Kutipan Teks »
↓↓↓
Ia mengatakan, jika bangsa Indonesia ingin maju, sejahtera, mandiri dan berdaulat dalam bidang ekonomi, serta berdaya saing global, maka sudah seharusnyalah bangsa ini mentransformasikan diri dari perekonomian berbasis ekstraktif, pertanian tradisional, dan manufaktur konvensional menuju ekonomi berbasis sains dan teknologi (Knowledge Based Economy). Untuk itu, mendesak bagi bangsa Indonesia untuk meningkatkan penguasaan teknlologinya yang memang saat ini masih ketinggalan.

"Rendahnya penguasaan teknologi Indonesia dapat kita ketahui dari beberapa indeks yang dipublikasikan oleh lembaga-lembaga internasional. Selain penguasaan masih rendah, ketergantungan Indonesia terhadap teknologi luar juga masih sangat tinggi. Kondisi inilah menjadi salah satu penyumbang bagi rendahnya tingkat kemandirian dan lemahnya posisi tawar (bargaining position) bangsa indonesia dalam percaturan global," ujar Pontjo.

Ia mengaku, rendahnya penguasaan teknologi Indonesia antara lain disebabkan karena belum terbangunnya ekosistem yang kondusif bagi pengembangan sains dan teknologi, baik pada aspek regulasi, birokrasi, alokasi sumberdaya, dan pengaturan kelembagaan. Sinergi dan kolaborasi kelembagaan “triple-helix” antara perguruan tinggi/lembaga riset, pemerintah, dan dunia usaha juga belum menunjukkan kinerja yang memadai.

"Dunia usaha yang memiliki peran strategis bahkan seharusnya menjadi motor dalam pengembangan inovasi teknologi juga masih ketinggalan baik dalam jumlah maupun kualitasnya. Padahal, dunia usaha berperan sebagai pendorong, pengembang, pengguna, sekaligus memasarkan hasil riset dan inovasi teknologi. Tanpa dunia usaha inovasi teknologi tidak akan berkembang. Peran strategis inilah yang seharusnya selalu disadari oleh dunia usaha kita. Pengusaha sebagai bagian dari masyarakat harus ambil tanggungjawab atas kemajuan teknologi bangsa ini. Untuk itu, ada kebutuhan “road-map” pengembangan dunia usaha kita," tambahnya.

Selain hambatan/kendala tersebut, menurutnya, Indonesia juga masih menghadapi kendala budaya (kultural), sebagaimana diungkapkan oleh Simon Philpot dalam bukunya: Rethinking Indonesia: Postcolonial Theory, Authoritarianism and Identity (2000), yaitu ketidakmampuan menciptakan imajinasi kultural (cultural imagination). Menurutnya, bangsa Indonesia kurang mampu membangun imajinasi komprehensif yang dituangkan ke dalam visi bangsa. Bangsa tanpa imajinasi akan hidup di dalam bingkai imajinasi orang lain.
↑↑↑
Informasi yang Ditampilkan »
↓↓↓
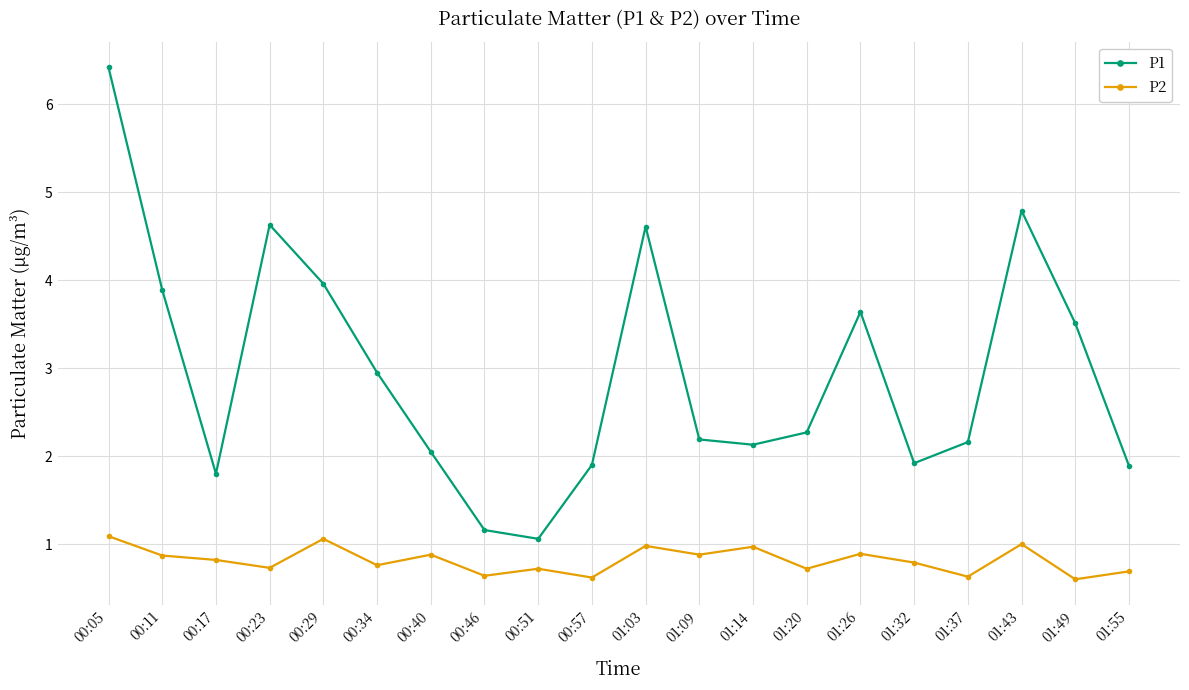

What position from the right is 00:34?

15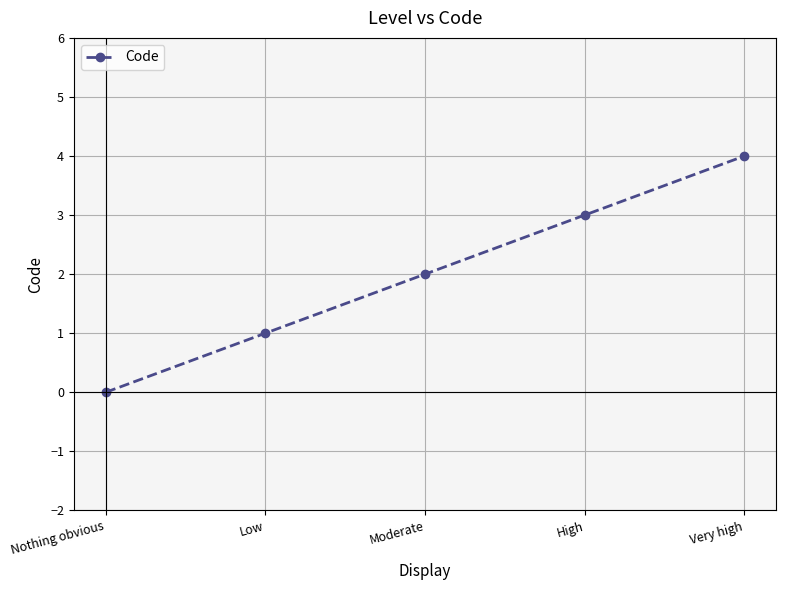

Which label corresponds to the smallest value in the chart?

Nothing obvious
↑↑↑
Langkah Pengerjaan »
[1] Menurut kutipan teks, ekosistem bagi pengembangan sains dan teknologi belum terbangun pada beberapa aspek. Sebutkan semua aspek tersebut.
[2] Tentukan apakah setiap pernyataan berikut sesuai dengan kutipan teks, lalu sertakan kata-kata dari kutipan teks yang menjadi dasarnya. (a) Ketergantungan Indonesia pada teknologi luar masih sangat tinggi. (b) Buku Simon Philpot yang dikutip terbit pada tahun 2010. (c) Kolaborasi "triple-helix" sudah menunjukkan kinerja yang memadai.

Kumpulan Jawaban »
[1] Regulasi, birokrasi, alokasi sumberdaya, dan pengaturan kelembagaan.

[2]
(a) Ya: "ketergantungan Indonesia terhadap teknologi luar juga masih sangat tinggi".
(b) Tidak: "Rethinking Indonesia: Postcolonial Theory, Authoritarianism and Identity (2000)".
(c) Tidak: "juga belum menunjukkan kinerja yang memadai".